Strong, unpredictable, stupid and violent – these are all traits that are true of the trolls of mythology. Trolls did originate in Scandinavia, with early fairy tales like ‘The Three Billy Goats Gruff’ gradually embedding them in popular culture.
The word ‘troll’ first appeared in 1276, when Norway’s King Magnus Haakonsson created a set of laws that made it illegal to wake the trollish ‘mound dwellers’, which were actually the graves of early pagan ancestors buried in mounds of earth. Worshipping these ancestors was a practice that the Christian elite of Norway were keen to stamp out. King Magnus’s creation of these laws included the first written record of the word ‘troll’, and so trolls became associated with the Scandinavian pagans of the thirteenth century.

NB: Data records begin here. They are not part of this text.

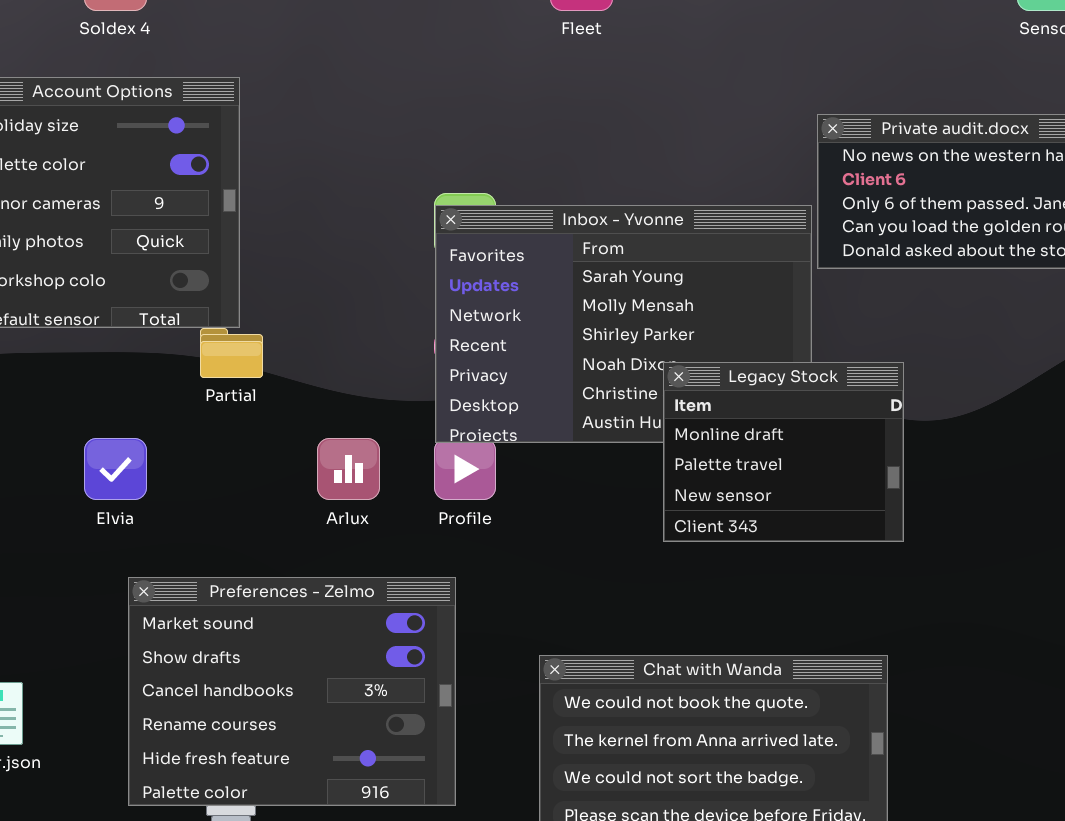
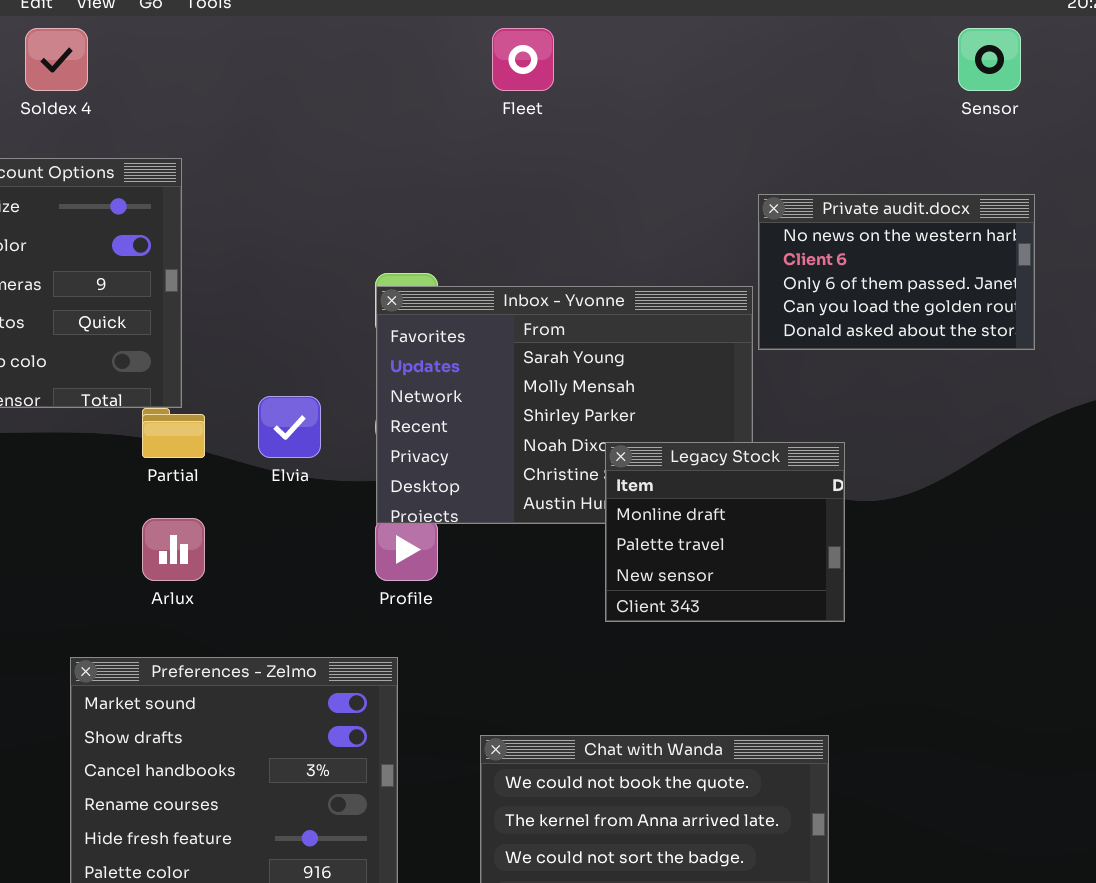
Elvia: [84,438,147,500] -> [258,396,321,458], moved
Arlux: [317,438,380,500] -> [142,518,205,581], moved

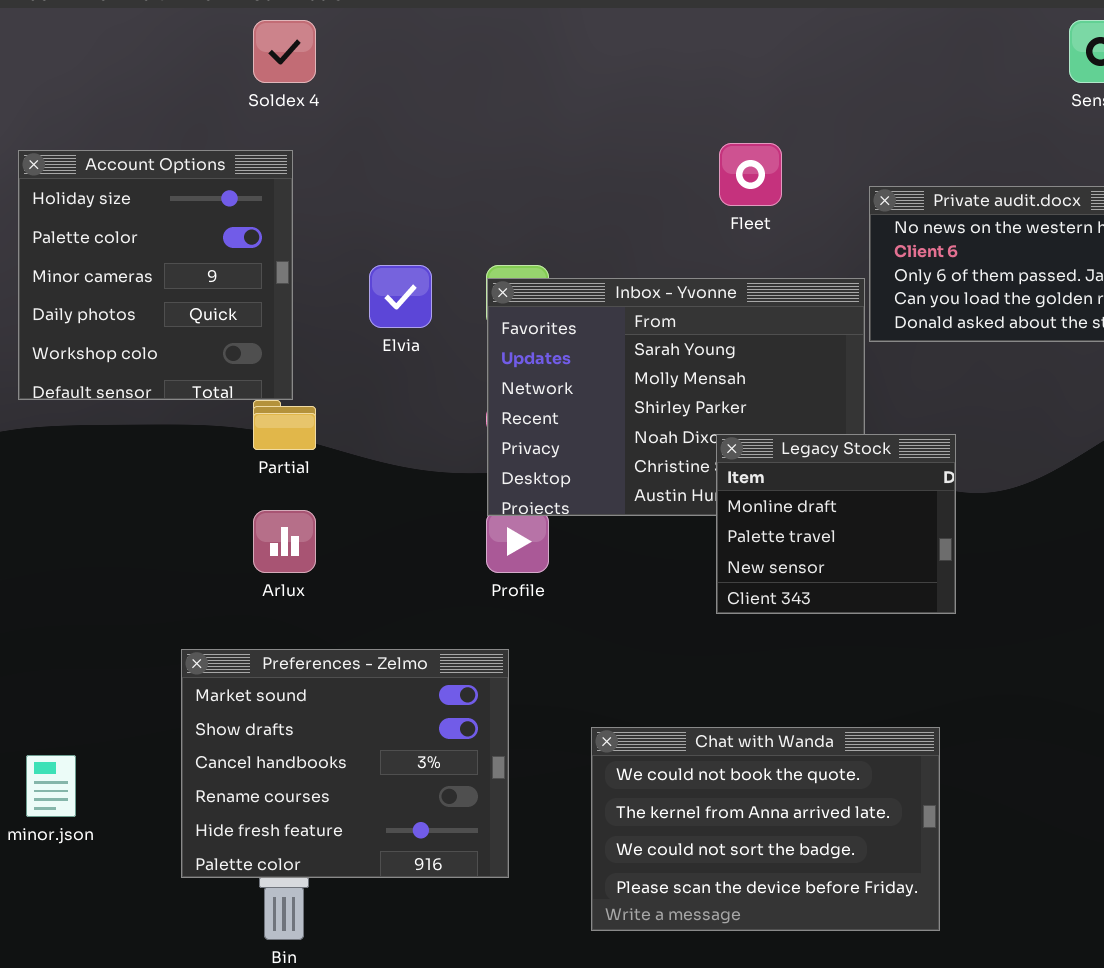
Soldex 4: [25,28,88,91] -> [253,20,316,83], moved
Fleet: [492,28,554,91] -> [719,143,782,206], moved
Elvia: [258,396,321,458] -> [369,265,432,328], moved

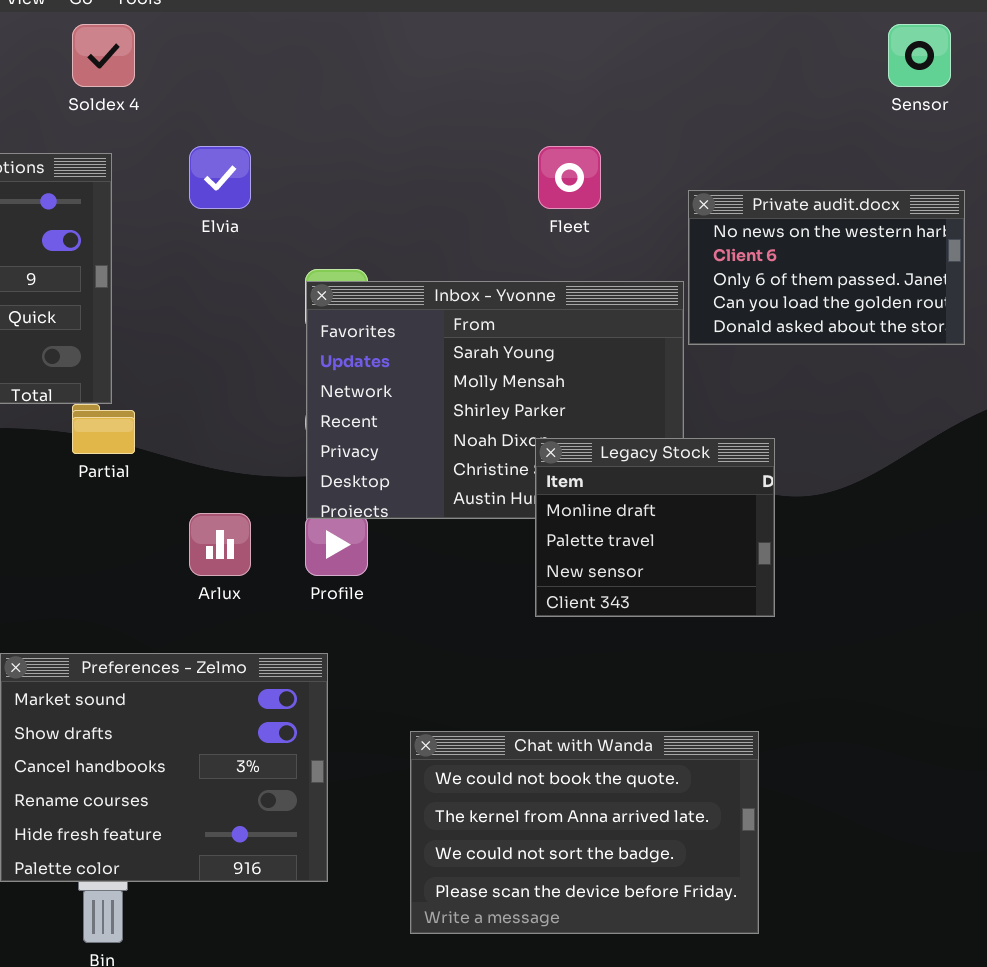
Elvia: [369,265,432,328] -> [189,146,251,209], moved
Arlux: [253,510,316,573] -> [189,513,251,576], moved

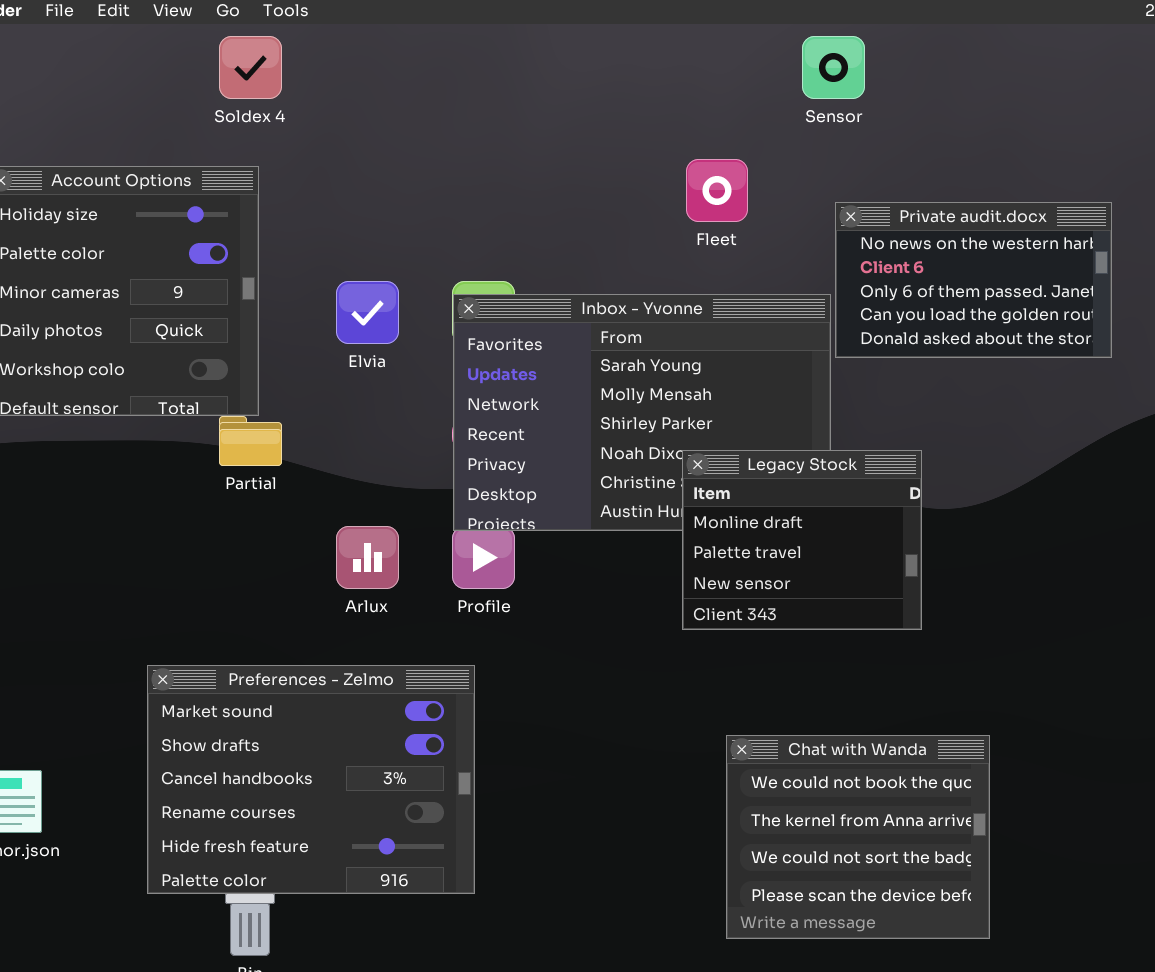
Sensor: [888,24,951,87] -> [802,36,865,99], moved
Elvia: [189,146,251,209] -> [336,281,399,344], moved
Chat with Wanda: [410,731,759,934] -> [726,735,990,939], moved, resized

But the word has an even longer history. In early Norse folklore, ‘trolleri’ referred to a particular type of magic that was designed to do harm, and it can also be traced back to early German words meaning giant, monster or fiend.
The trolls of mythology were monstrous, but although they have been linked to a race of Norse giants known as ‘jötnar’ they weren’t always huge. In the southern Scandinavian countries they were often depicted as small, mysterious, cave-dwelling creatures.
The trolls of early folklore have as many different habitats as they do variations in appearance. Some stories have them living in mountains, others in caves, or in forests. So when Newt identifies three types of troll in the Fantastic Beasts textbook: mountain, forest and river – his description has its roots in existing myths.
From ancient myth to modern fiction, trolls have always been ugly. The Danish ballad ‘Eline of Villenskov’ includes a line that describes trolls as ‘both ugly and grim’ and this has filtered through to our popular culture.
There have been other visual interpretations of trolls. The Swedish name for Finnish author Tove Jansson’s Moomins is ‘Mumintroll’, because those popular, white hippopotamus-like creatures also have roots in the old fairytales – although the peaceful Moomins are nothing like the destructive creatures of the wizarding world.
And, in 1959, a Danish woodcutter called Thomas Dam created a plastic doll with a wrinkled face and upcombed hair. His creations became known as Troll dolls, and the 2016 animated film Trolls brought them back to popular attention.
Like Moomins, Dam’s trolls aren’t scary or particularly stupid, which just goes to show that even folklore’s most monstrously magical creatures can, with a bit of help, change their reputation.
There are no such reputational makeovers for the trolls of the wizarding world. The best we can say for the two that Harry, Ron and Hermione encounter in Philosopher’s Stone is that at least they caused no harm, thanks to Ron’s wand and Quirrell’s special affinity with their kind.
It’s not exactly high praise. Best stick to Newt’s definition in Fantastic Beasts.